Anyone any idea of how much spirulina you can add? Can you use for example 50%?


----------



## Yo-han (Oct 15, 2010)

Someone adviced me to use spirulina in the 10-20% range. Only question I've left before I start making it. What would the best binding agent be. I found multiple suggestions, all with pros and cons.

- gelatin
- agar
- ...

Anybody experience or any idea what would be best?


----------



## HX67 (Sep 24, 2009)

As mentioned above, I use gelatine.
Haven't used anything else, so can't really give any comparison.

I use about 3 tablespoons of powdered gelatine to a kg of pulp, premixed into boiling hot water and then mixed thoroughly into the pulp.
Pulp is then bagged and let cool down for several hours to let gelatine set. Then it's frozen.

It keeps food pretty firm and well clumped even when it melts when fed to fish. Sinks when melts.


----------



## Seattle_Aquarist (Mar 7, 2008)

TankAaron said:


> I am looking for recipes for DIY food for out inhabitants.
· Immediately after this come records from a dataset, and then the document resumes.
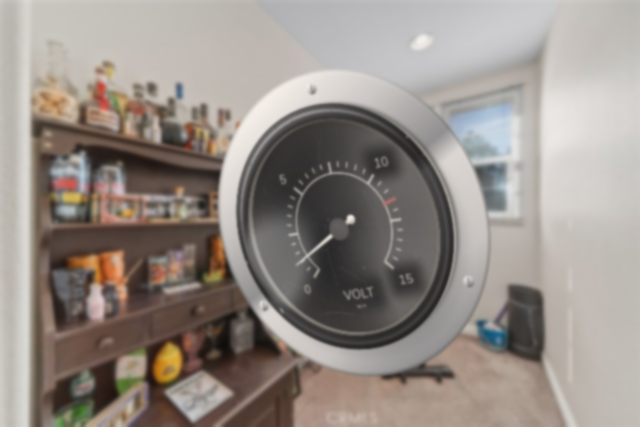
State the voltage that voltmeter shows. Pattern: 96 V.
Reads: 1 V
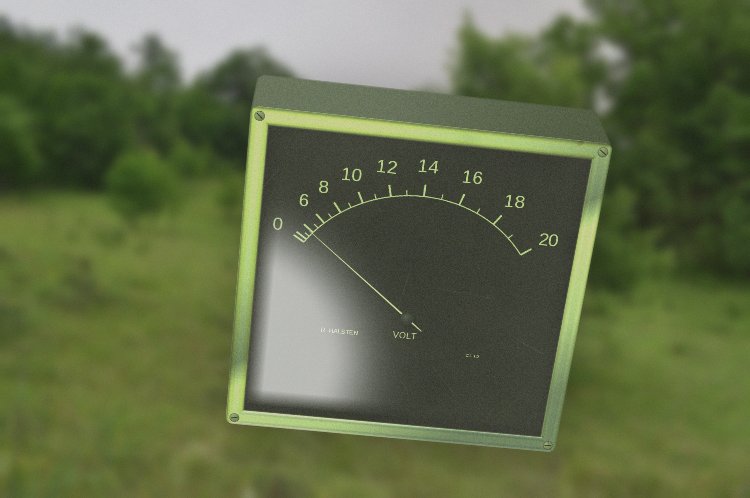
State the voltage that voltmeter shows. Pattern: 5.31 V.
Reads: 4 V
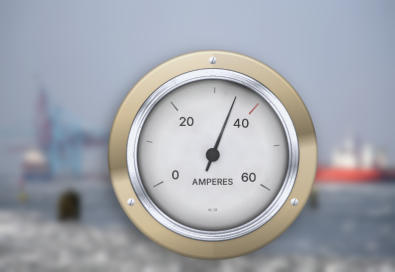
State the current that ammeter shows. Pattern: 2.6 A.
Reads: 35 A
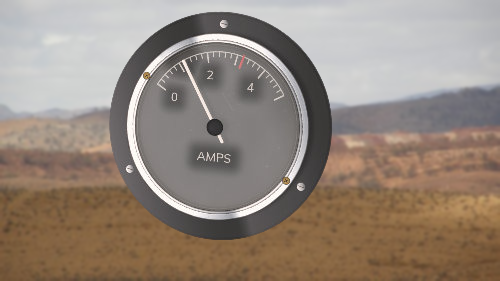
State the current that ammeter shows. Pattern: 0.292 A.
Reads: 1.2 A
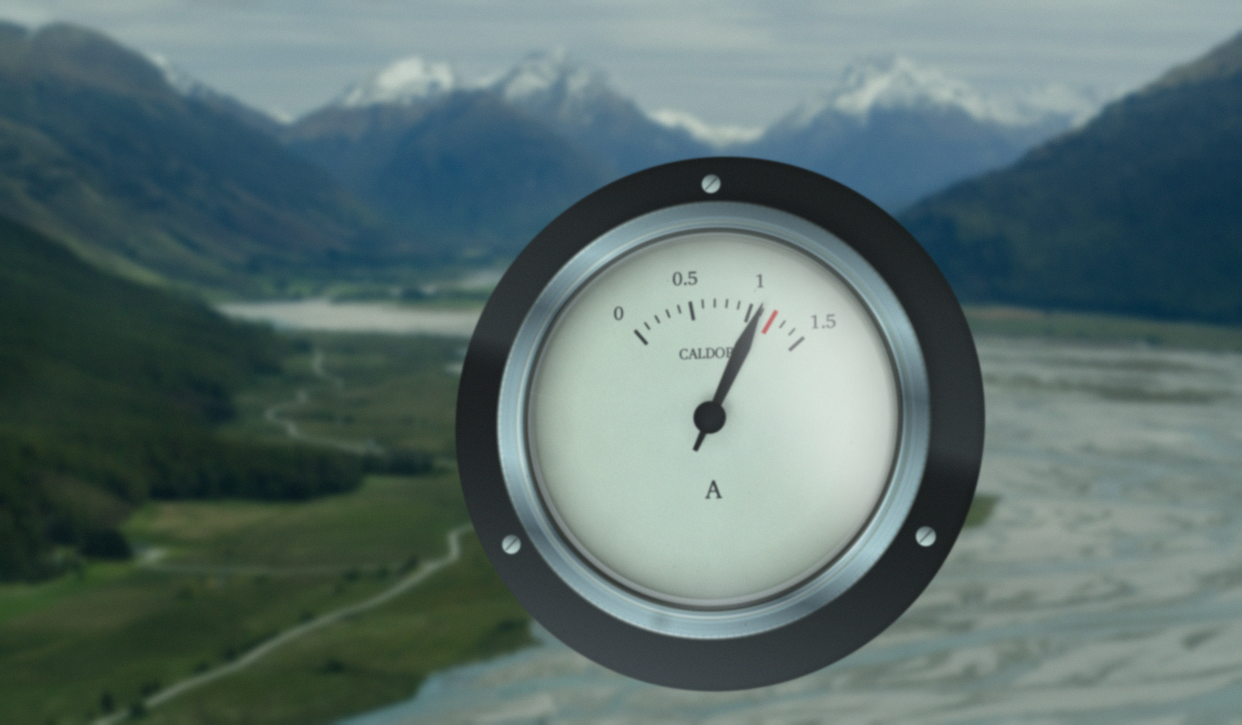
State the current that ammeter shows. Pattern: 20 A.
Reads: 1.1 A
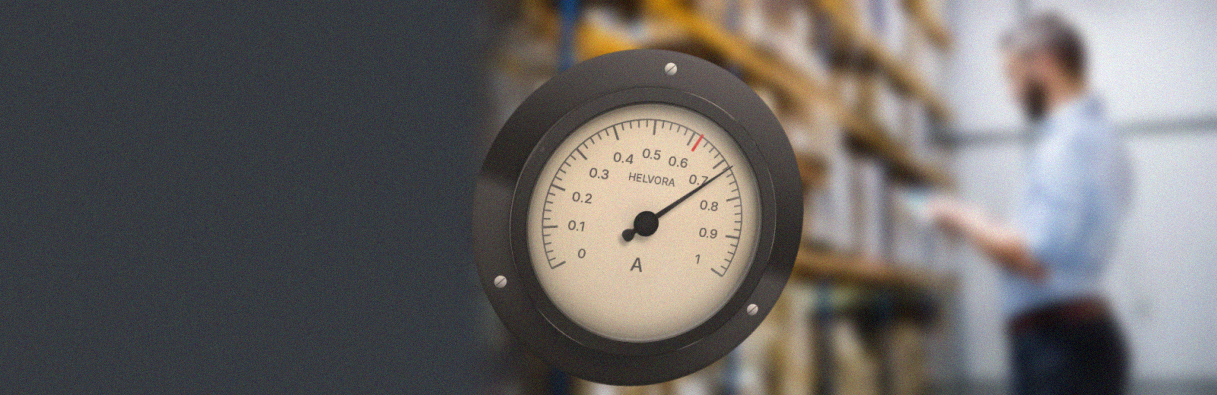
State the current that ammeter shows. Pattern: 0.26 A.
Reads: 0.72 A
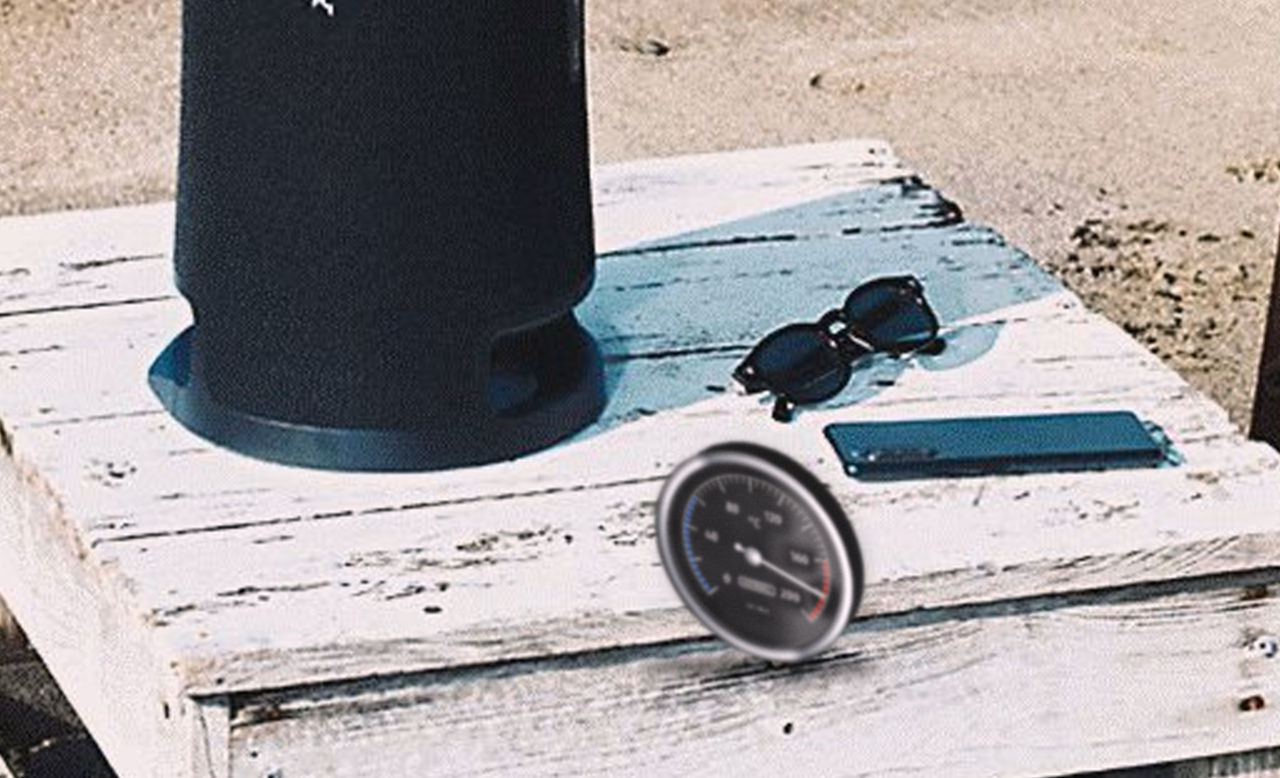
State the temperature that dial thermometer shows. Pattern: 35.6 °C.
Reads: 180 °C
I was searching to see if it is safe to feed them gelatin; as in mix the food in gelatin to make it easier to serve. I saw some neat ideas, and thought I'd start a thread here for everyone to share their recipes.
> 
> Post as many recipes as you'd like, and try to post what you'd feed with it; carnivore, herbivore, omnivore, detritivore, etc.
> 
> ...


Hi TankAaron,

At our January GSAS meeting we presented a talk by a couple of our members that breed a large variety of species and make their own fish foods. Here is a video of the 1 hour presentation; enjoy!


----------



## Yo-han (Oct 15, 2010)

HX67 said:


> As mentioned above, I use gelatine.
> Haven't used anything else, so can't really give any comparison.
> 
> I use about 3 tablespoons of powdered gelatine to a kg of pulp, premixed into boiling hot water and then mixed thoroughly into the pulp.
> ...


_"Agar-agar is made from pressed seaweed and offers an impressive difference in nutrient content over animal gelatin. It sets very quickly with or without refrigeration."_

_"Since gelatin foods fill the fish up quickly, it's important to note the nutritional superiority of Agar-agar over animal gelatin. We should also consider how filling gelatins are when formulating our recipes, to ensure that they are packed with highly nutritious food so the fish isn't eating too much gelatin alone. "_

What about these quotes?


----------



## Yo-han (Oct 15, 2010)

Seattle_Aquarist said:


> Hi TankAaron,
> 
> At our January GSAS meeting we presented a talk by a couple of our members that breed a large variety of species and make their own fish foods. Here is a video of the 1 hour presentation; enjoy!


Wow great, haven't had time to watch th entire presentation yet, but certainly will!


----------



## HX67 (Sep 24, 2009)

Yo-han said:


> _"Agar-agar is made from pressed seaweed and offers an impressive difference in nutrient content over animal gelatin. It sets very quickly with or without refrigeration."_
> 
> _"Since gelatin foods fill the fish up quickly, it's important to note the nutritional superiority of Agar-agar over animal gelatin. We should also consider how filling gelatins are when formulating our recipes, to ensure that they are packed with highly nutritious food so the fish isn't eating too much gelatin alone. "_
> 
> What about these quotes?


According to them there's no question about the superiority of agar-agar.

The only thing to maybe consider evaluating the quotes I'd have is that the amount of gelatin needed is very little in relative quantity. Thus, how big an affect it makes on the light of those quotes might be less dramatic than seen at first glance&#8230;

But as I said, haven't used agar-agar. Might try it next time I make a batch.


----------



## Yo-han (Oct 15, 2010)

I made the food with agar-agar. I made two versions as mentioned earlier. To be honest, my fish didn't seemed too eagerly eating it at first (but my goal wasn't a good tasting food but a healthy food). It took a few days but now they seem to love it. Especially my Panaqolus, which I saw once every few months before. Now it comes out during the daytime to eat. 
Micronemacheilus, Sewellia, all kind of tetra, Danio, Rasbora and shrimp eat it very well. My Apistogramma papagei male is always the first above the food. He eats very slowly but is more colorful than ever before!

One thing I noticed is that they seem to eat way less. I guess this is because this isn't full with fillers like commercially available food and full of water compared to frozen food. So be careful how much you feed!


----------